Greta's 'Our house is on fire' challenges our reactions by disrupting our learned expectations
The Background
Fridays for Future launched a visceral advert "Our house is on fire" to coincide with Earth Day on April 22, an annual event to demonstrate support for environmental protection.
Fridays For Future (FFF), an environmental activist group founded by Greta Thunberg, has a goal to put moral pressure on policymakers to take forceful action to decarbonise the global economy.
FFF used this year's Earth Day as an opportunity to re-emphasise the global environmental crisis as a priority we shouldn’t overlook.
What They Did
The ad is based on Thunberg's famous speech given at the World Economic Forum's Annual Meeting in 2019 where she says:" I want you to act as if our house is on fire, because it is."
Too often when environmental concerns are communicated, it's usually in abstract terms that don't make sense or create any urgency.
So by taking inspiration from Thunberg's statement, the ad tries to provoke a reaction by making the global environmental crisis a personal problem.
The Review
The ad is clever.
I love the use of cognitive dissonance through visual and sound mechanics to really capture attention.
The directing and narrative of the ad contradicts the reactions we expect to see towards fire, which makes viewers look twice to see what's going on.
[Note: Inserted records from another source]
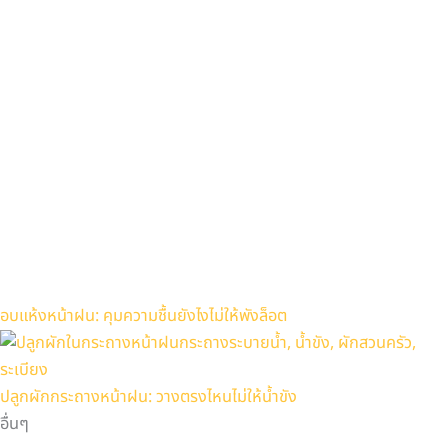
อบแห้งหน้าฝน: คุมความชื้นยังไงไม่ให้พังล็อต
ปลูกผักกระถางหน้าฝน: วางตรงไหนไม่ให้น้ำขัง
อื่นๆ
บริษัท ฟาร์มเอ็กซ์โป จํากัด
23/9 ซอยประเสริฐมนูกิจ 29 แยก 6 ถนนประเสริฐมนูกิจ
แขวงจรเข้บัว เขตลาดพร้าว กรุงเทพมหานคร 10230,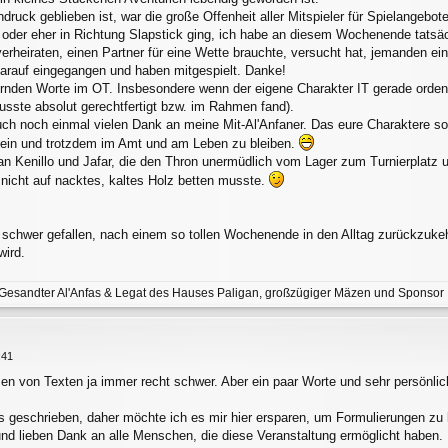
druck geblieben ist, war die große Offenheit aller Mitspieler für Spielangebo
oder eher in Richtung Slapstick ging, ich habe an diesem Wochenende tatsäc
verheiraten, einen Partner für eine Wette brauchte, versucht hat, jemanden ei
 darauf eingegangen und haben mitgespielt. Danke!
rnden Worte im OT. Insbesondere wenn der eigene Charakter IT gerade ordent
musste absolut gerechtfertigt bzw. im Rahmen fand).
 noch einmal vielen Dank an meine Mit-Al'Anfaner. Das eure Charaktere so 
in und trotzdem im Amt und am Leben zu bleiben.
n Kenillo und Jafar, die den Thron unermüdlich vom Lager zum Turnierplatz 
 nicht auf nacktes, kaltes Holz betten musste.
r schwer gefallen, nach einem so tollen Wochenende in den Alltag zurückzukeh
wird.
Gesandter Al'Anfas & Legat des Hauses Paligan, großzügiger Mäzen und Sponsor
:41
sen von Texten ja immer recht schwer. Aber ein paar Worte und sehr persönl
its geschrieben, daher möchte ich es mir hier ersparen, um Formulierungen zu
und lieben Dank an alle Menschen, die diese Veranstaltung ermöglicht haben. I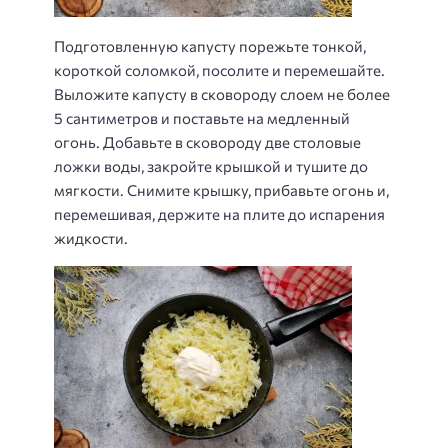
Подготовленную капусту порежьте тонкой,
короткой соломкой, посолите и перемешайте.
Выложите капусту в сковороду слоем не более
5 сантиметров и поставьте на медленный
огонь. Добавьте в сковороду две столовые
ложки воды, закройте крышкой и тушите до
мягкости. Снимите крышку, прибавьте огонь и,
перемешивая, держите на плите до испарения
жидкости.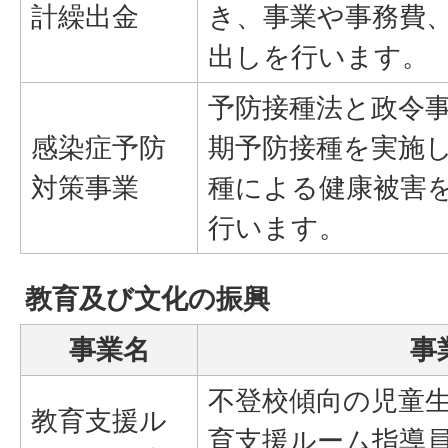
計繰出金
き、事業や事務費
出しを行います。
予防接種法と政令
感染症予防
期予防接種を実施
対策事業
種による健康被害
行います。
教育及び文化の振興
事業名
事
不登校傾向の児童
教育支援ル
育支援ルーム指導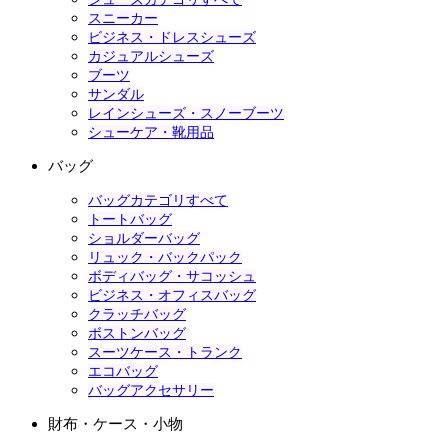
スニーカー
ビジネス・ドレスシューズ
カジュアルシューズ
ブーツ
サンダル
レインシューズ・スノーブーツ
シューケア・靴用品
バッグ
バッグカテゴリすべて
トートバッグ
ショルダーバッグ
リュック・バックパック
ボディバッグ・サコッシュ
ビジネス・オフィスバッグ
クラッチバッグ
ボストンバッグ
スーツケース・トランク
エコバッグ
バッグアクセサリー
財布・ケース・小物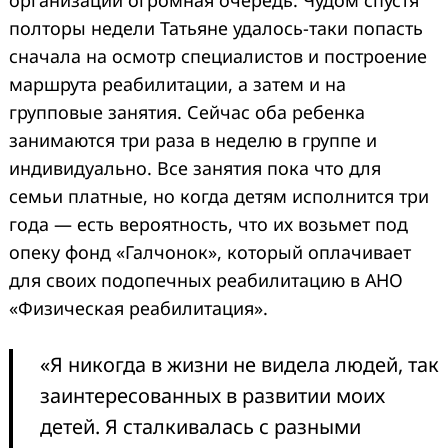
полторы недели Татьяне удалось-таки попасть
сначала на осмотр специалистов и построение
маршрута реабилитации, а затем и на
групповые занятия. Сейчас оба ребенка
занимаются три раза в неделю в группе и
индивидуально. Все занятия пока что для
семьи платные, но когда детям исполнится три
года — есть вероятность, что их возьмет под
опеку фонд «Галчонок», который оплачивает
для своих подопечных реабилитацию в АНО
«Физическая реабилитация».
«Я никогда в жизни не видела людей, так
заинтересованных в развитии моих
детей. Я сталкивалась с разными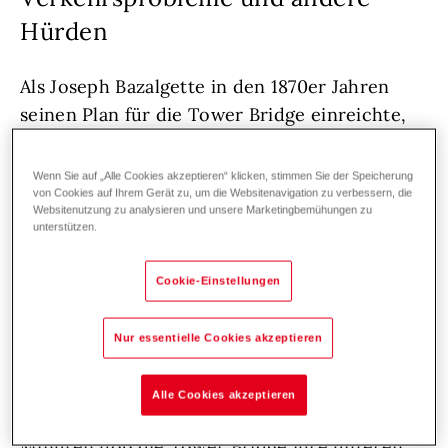
Hürden
Als Joseph Bazalgette in den 1870er Jahren
seinen Plan für die Tower Bridge einreichte,
ahnte er noch nicht, dass allein die
Genehmigung Jahre benötigen würde. Die
Wenn Sie auf „Alle Cookies akzeptieren“ klicken, stimmen Sie der Speicherung
von Cookies auf Ihrem Gerät zu, um die Websitenavigation zu verbessern, die
städtischen Verkehrsprobleme, die das neue
Websitenutzung zu analysieren und unsere Marketingbemühungen zu
Bauwerk lösen sollte, waren schliesslich
unterstützen.
enorm. Es galt, eine neue Strasse über die
Themse zu führen, ohne den Schiffsverkehr
Cookie-Einstellungen
zu behindern.
Nur essentielle Cookies akzeptieren
Dann endlich, 1894, bei der offiziellen
Eröffnung, staunte die ganze Welt über die
Alle Cookies akzeptieren
technische Meisterleistung. In nur zwei
Minuten hob die Tower Bridge ihre unteren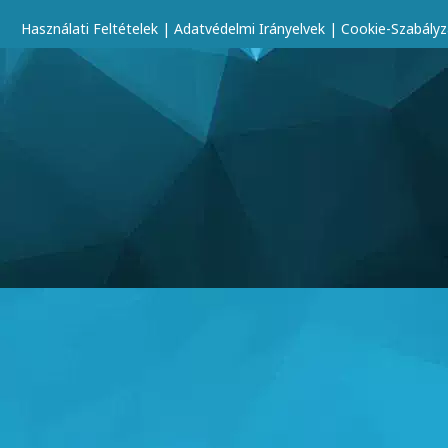
Használati Feltételek
|
Adatvédelmi Irányelvek
|
Cookie-Szabályz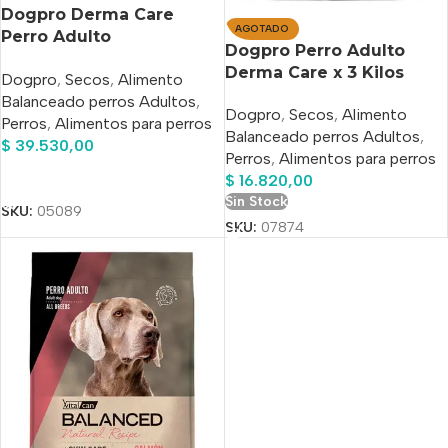
Dogpro Derma Care
AGOTADO
Perro Adulto
Dogpro Perro Adulto
Hipoalergénico Salmón x
Derma Care x 3 Kilos
Dogpro
,
Secos
,
Alimento
7.5 Kg
Balanceado perros Adultos
,
Dogpro
,
Secos
,
Alimento
Perros
,
Alimentos para perros
Balanceado perros Adultos
,
$
39.530,00
Perros
,
Alimentos para perros
Añadir Al Carrito
$
16.820,00
Sin Stock
SKU:
05089
SKU:
07874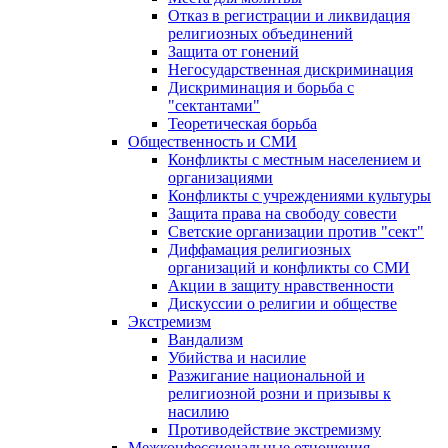
Отказ в регистрации и ликвидация
религиозных объединений
Защита от гонений
Негосударственная дискриминация
Дискриминация и борьба с
"сектантами"
Теоретическая борьба
Общественность и СМИ
Конфликты с местным населением и
организациями
Конфликты с учреждениями культуры
Защита права на свободу совести
Светские организации против "сект"
Диффамация религиозных
организаций и конфликты со СМИ
Акции в защиту нравственности
Дискуссии о религии и обществе
Экстремизм
Вандализм
Убийства и насилие
Разжигание национальной и
религиозной розни и призывы к
насилию
Противодействие экстремизму
Межконфессиональные отношения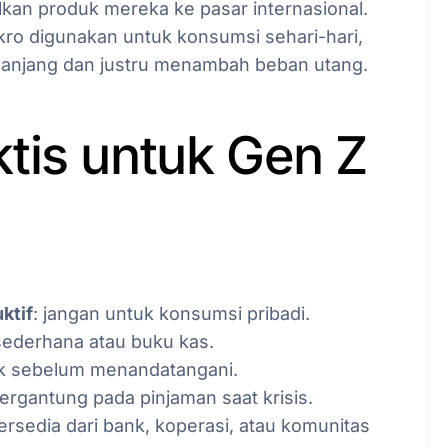
an produk mereka ke pasar internasional.
ikro digunakan untuk konsumsi sehari-hari,
panjang dan justru menambah beban utang.
tis untuk Gen Z
ktif
: jangan untuk konsumsi pribadi.
 sederhana atau buku kas.
ak sebelum menandatangani.
bergantung pada pinjaman saat krisis.
tersedia dari bank, koperasi, atau komunitas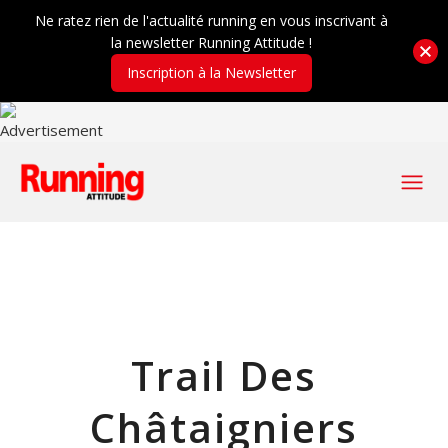
Ne ratez rien de l'actualité running en vous inscrivant à
la newsletter Running Attitude !
Inscription à la Newsletter
Trail Des
Châtaigniers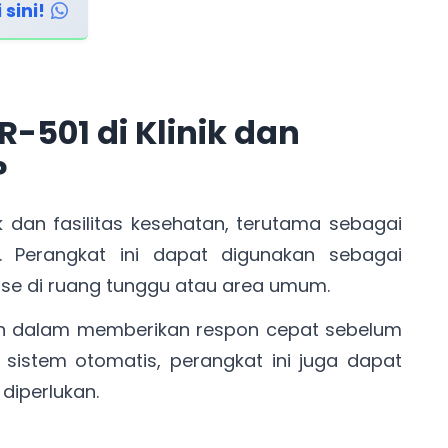
sini!
-501 di Klinik dan
?
ik dan fasilitas kesehatan, terutama sebagai
s. Perangkat ini dapat digunakan sebagai
e di ruang tunggu atau area umum.
n dalam memberikan respon cepat sebelum
n sistem otomatis, perangkat ini juga dapat
 diperlukan.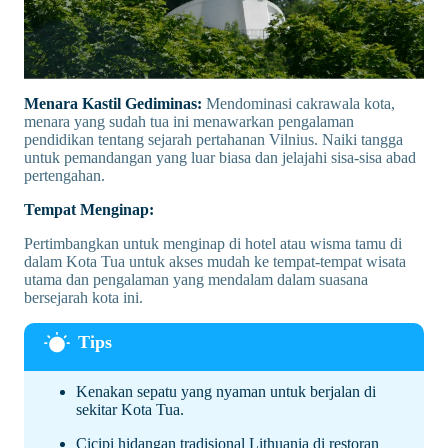
Menara Kastil Gediminas:
Mendominasi cakrawala kota,
menara yang sudah tua ini menawarkan pengalaman
pendidikan tentang sejarah pertahanan Vilnius. Naiki tangga
untuk pemandangan yang luar biasa dan jelajahi sisa-sisa abad
pertengahan.
Tempat Menginap:
Pertimbangkan untuk menginap di hotel atau wisma tamu di
dalam Kota Tua untuk akses mudah ke tempat-tempat wisata
utama dan pengalaman yang mendalam dalam suasana
bersejarah kota ini.
Kenakan sepatu yang nyaman untuk berjalan di
sekitar Kota Tua.
Cicipi hidangan tradisional Lithuania di restoran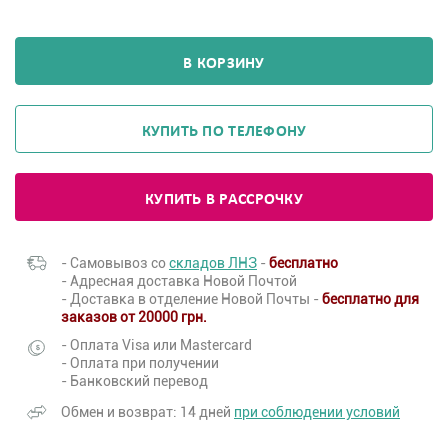
В КОРЗИНУ
КУПИТЬ ПО ТЕЛЕФОНУ
КУПИТЬ В РАССРОЧКУ
- Самовывоз со
складов ЛНЗ
-
бесплатно
- Адресная доставка Новой Почтой
- Доставка в отделение Новой Почты -
бесплатно для
заказов от 20000 грн.
- Оплата Visa или Mastercard
- Оплата при получении
- Банковский перевод
Обмен и возврат: 14 дней
при соблюдении условий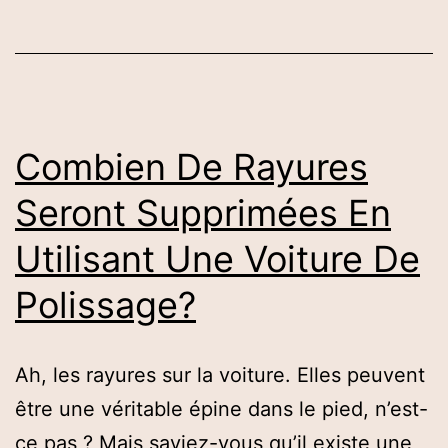
Au
Silicone
Waxpol
Endommage
La
Combien De Rayures
Peinture
Seront Supprimées En
De
Utilisant Une Voiture De
La
Voiture?
Polissage?
Ah, les rayures sur la voiture. Elles peuvent
être une véritable épine dans le pied, n’est-
ce pas ? Mais saviez-vous qu’il existe une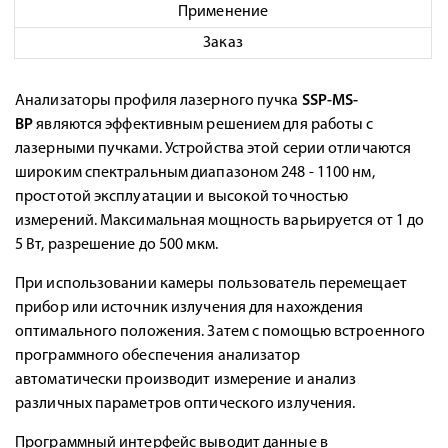
Применение
Заказ
Анализаторы профиля лазерного пучка
SSP-MS-
BP
являются эффективным решением для работы с
лазерными пучками. Устройства этой серии отличаются
широким спектральным диапазоном 248 - 1100 нм,
простотой эксплуатации и высокой точностью
измерений. Максимальная мощность варьируется от 1 до
5 Вт, разрешение до 500 мкм.
При использовании камеры пользователь перемещает
прибор или источник излучения для нахождения
оптимального положения. Затем с помощью встроенного
программного обеспечения анализатор
автоматически производит измерение и анализ
различных параметров оптического излучения.
Программный интерфейс выводит данные в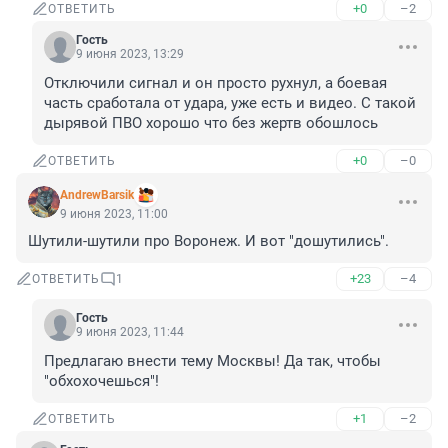
+0
–2
ОТВЕТИТЬ
Гость
9 июня 2023, 13:29
Отключили сигнал и он просто рухнул, а боевая 
часть сработала от удара, уже есть и видео. С такой 
дырявой ПВО хорошо что без жертв обошлось
+0
–0
ОТВЕТИТЬ
AndrewBarsik
9 июня 2023, 11:00
Шутили-шутили про Воронеж. И вот "дошутились".
+23
–4
ОТВЕТИТЬ
1
Гость
9 июня 2023, 11:44
Предлагаю внести тему Москвы! Да так, чтобы 
"обхохочешься"!
+1
–2
ОТВЕТИТЬ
Cognitive dissonance is when we experience something that contrasts with what we've learned through lived experiences, instinctive reactions and cultural customs.
This advert, whether intentionally or not, disrupts our learned expectations with visuals and sounds that juxtaposes our world view, which really makes the ad cut through.
During a fire, you expect to see panic and fear.
But the ad causes conflict between what you expect to see, to what is actually happening.
The Visual
The visual cues of brushing teeth, eating a nutritious breakfast, packing a healthy lunch box, and loving family interactions all work to paint a typical family morning.
The regular family behaviour during their morning routine completely contradicts our expected reaction to a fire.
This juxtaposition makes the viewer want a reaction from the characters.
The Sound
The alarm clock, the birds chirping, the curtains swooshing, the laughter, the chopping of vegetables, the pouring of juice and the conversations about school tests and coming home late from work, builds a world of happiness and ambition.
But the undertone of the blazing fire, although secondary to the lived life sounds, cuts through because it doesn't fit into the story that's being composed.
Visual and sonic contradictions force our brain to work overtime because we need to work harder to decipher what's going on. This makes us switch from System 1 thinking (instinctive and fact) to System 2 thinking (considered and slow), which makes our brain fire up harder to make sense of it all; and helps the ad stand out and stick.
In Hindsight
This advert is creatively effective.
With an ambition to get a reaction to the environmental crisis, the ad forces a psychological response that makes you take notice and internalise the bigger problem FFF are communicating.
I would love to see how this idea extends beyond advertising.
This could easily roll out in multiple activations across social and PR, so I would love to see if or how FFF extend the idea further.